• [Work to be completed]
Look through the data below and extract, unchanged, the lines from the one that contains "9: (880, 417)" to the one that contains "29: (869, 396)", both included.
── Recorded data ──
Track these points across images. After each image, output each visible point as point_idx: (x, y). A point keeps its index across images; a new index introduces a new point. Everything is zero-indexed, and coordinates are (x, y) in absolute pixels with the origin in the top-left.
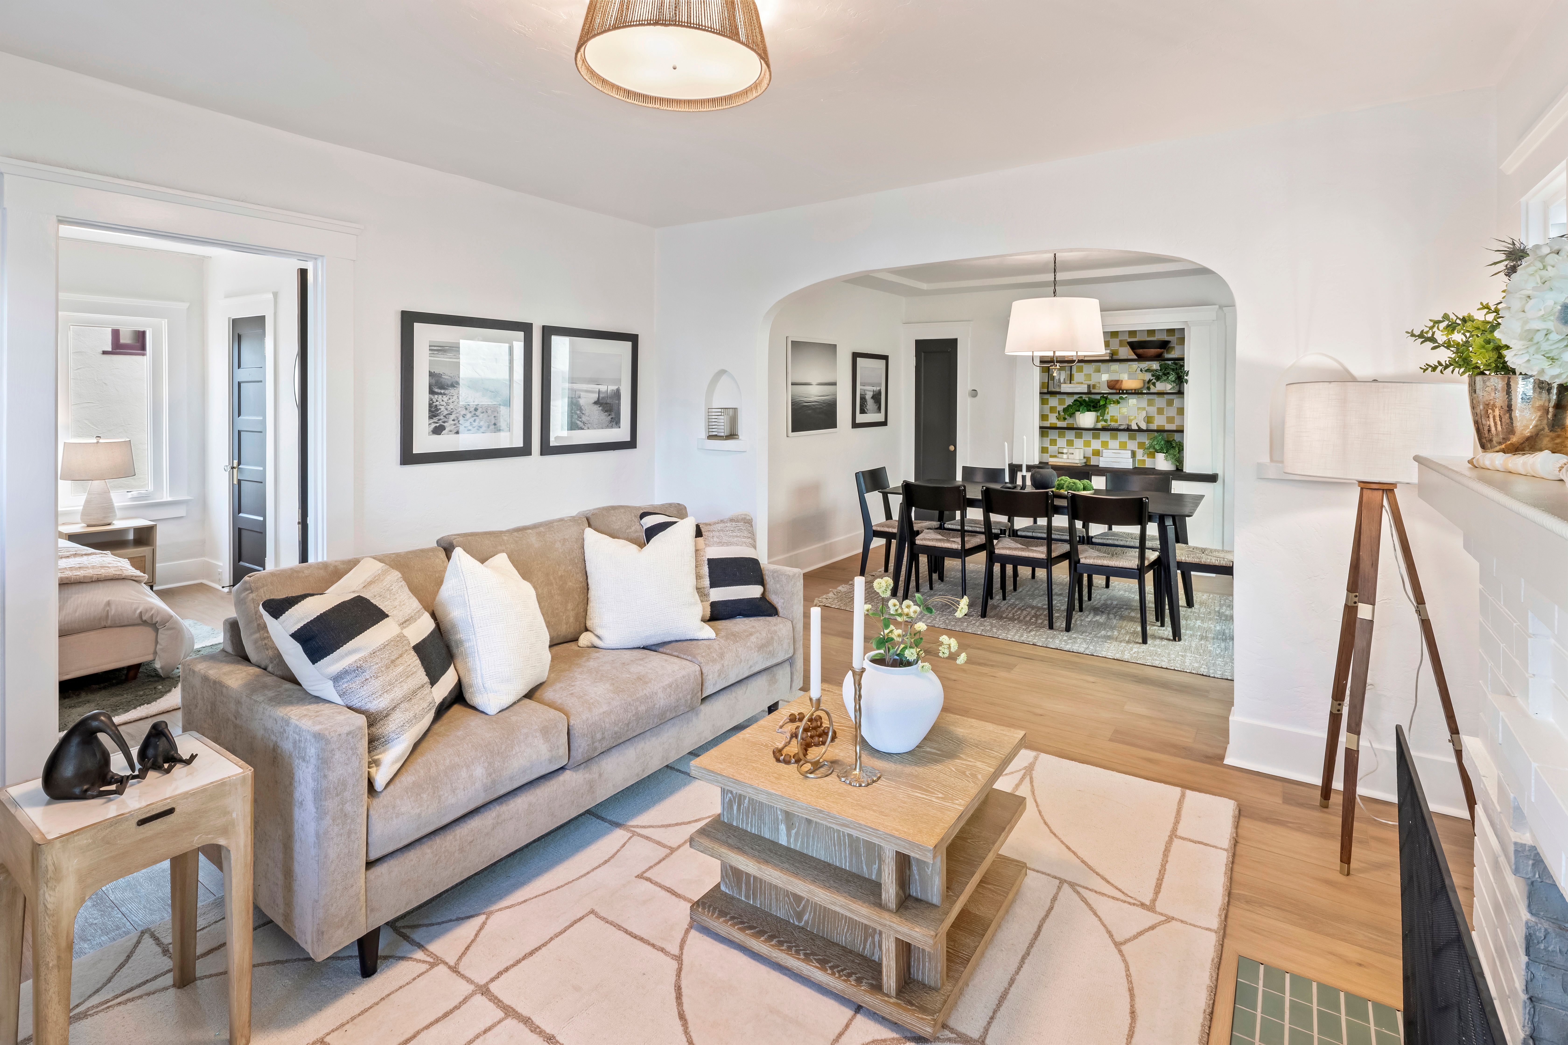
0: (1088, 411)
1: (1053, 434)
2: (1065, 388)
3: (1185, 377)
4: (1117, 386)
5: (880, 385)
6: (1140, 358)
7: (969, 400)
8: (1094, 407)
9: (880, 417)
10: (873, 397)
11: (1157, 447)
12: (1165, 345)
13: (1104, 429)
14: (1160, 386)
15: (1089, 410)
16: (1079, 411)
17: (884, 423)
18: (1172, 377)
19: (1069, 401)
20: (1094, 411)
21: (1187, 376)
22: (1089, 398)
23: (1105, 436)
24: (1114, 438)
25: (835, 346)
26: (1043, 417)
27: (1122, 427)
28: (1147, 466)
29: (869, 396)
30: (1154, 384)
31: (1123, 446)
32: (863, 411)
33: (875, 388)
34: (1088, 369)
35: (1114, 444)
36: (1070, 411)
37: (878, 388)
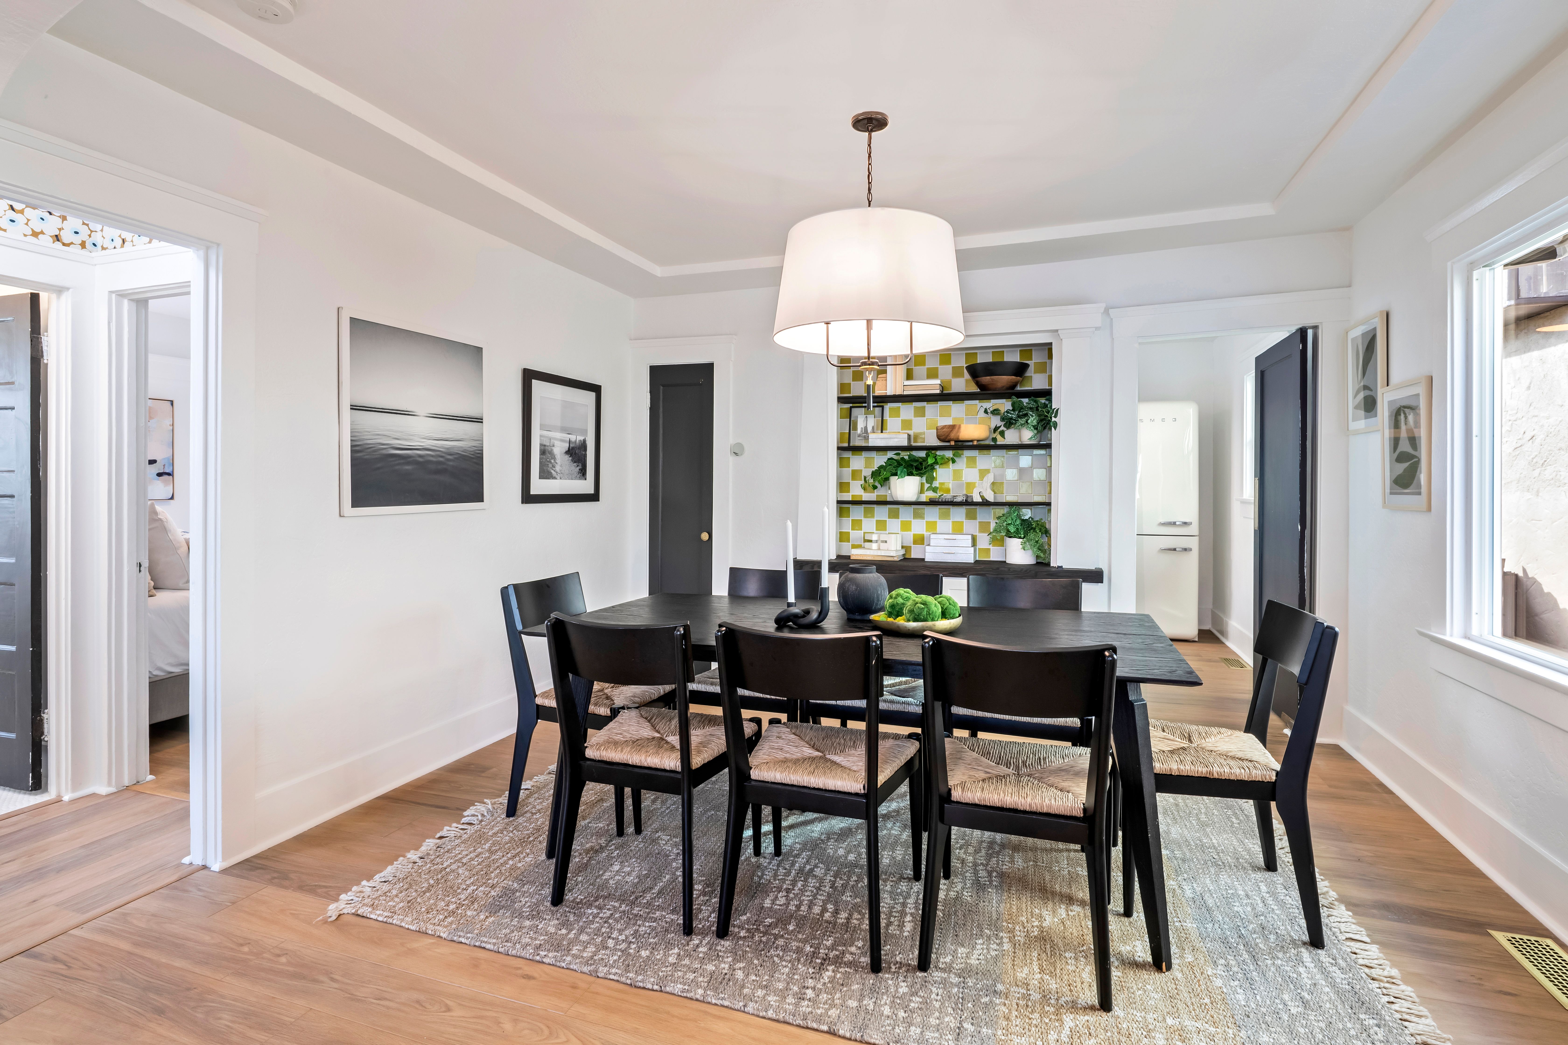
───
• [Response area]
9: (880, 417)
10: (873, 397)
11: (1157, 447)
12: (1165, 345)
13: (1104, 429)
14: (1160, 386)
15: (1089, 410)
16: (1079, 411)
17: (884, 423)
18: (1172, 377)
19: (1069, 401)
20: (1094, 411)
21: (1187, 376)
22: (1089, 398)
23: (1105, 436)
24: (1114, 438)
25: (835, 346)
26: (1043, 417)
27: (1122, 427)
28: (1147, 466)
29: (869, 396)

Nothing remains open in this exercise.